Against someone hungrier, and maybe a little younger, Roger Federer would have been in deep trouble.
But with the ever-mercurial but hardly dogged Xavier Malisse facing him across the Wimbledon net, the Swiss was able to navigate a greasy Centre Court and painful back injury to reach the quarter-finals on Monday.
His 7-6 6-1 4-6 6-3 victory hardly tells the tale of a match in which Malisse had chances to rock the six-times champion, but mostly failed to capitalise.
As Federer seeks a 17th grand slam title, he could do with a lucky break, though, and certainly the next two days will smell of liniment as much as triumph, and feature as many kneading fingers as flying practice balls.

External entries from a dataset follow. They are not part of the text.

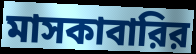
মাসকাবারির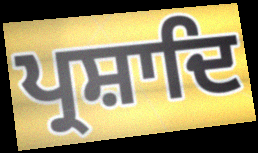
ਪ੍ਰਸ਼ਾਦਿ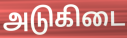
அடுகிடைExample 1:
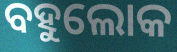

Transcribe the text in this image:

ବହୁଲୋକ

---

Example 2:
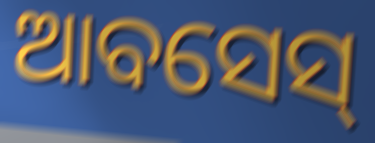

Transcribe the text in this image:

ଆବସେସ୍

The 30-year-old felt his back twinge early in the opening set on a chilly afternoon in south-west London. His movement was hampered and he resorted to rolling in serves at about 75 percent speed.
He left the court after the seventh game for treatment and returned eight minutes later before dropping his serve to trail 5-6. Malisse failed to take his chance, though, and allowed Federer back into it. He raced through the tiebreak and the second set too.
"I thought it was extremely difficult for Xavier," Federer told reporters. "I did apologise to him after the match just for the first set. I know how hard it is playing somebody that is injured."
Certainly Federer allowed Malisse no sort of rhythm at all, and the Belgian has always been very much a momentum player.
He got a head of steam up in the third set to win it, but again fizzled in the fourth as Federer sealed the win.
The Swiss sought to play down his injury as he looks to meet another thirty-something next in Mikhail Youzhny.
"I've had bad backs over the years," he smiled. "I've been around. They go as quick as they come.
"But of course I have to keep an eye on it now. I have one and a half days, which is a lot of time, to be quite honest, to work with.
"Two good night's sleeps and I'll be 100 percent on Wednesday. I'm pretty convinced, otherwise I wouldn't have been able to pull out the match the way I did today."
Only Jimmy Connors with 41 can better Federer's 37 grand slam quarter-finals in the professional era, but nobody has won more grand slam matches since tennis turned professional.
Federer's victory over Malisse extended his grand slam win-loss record to 241-36.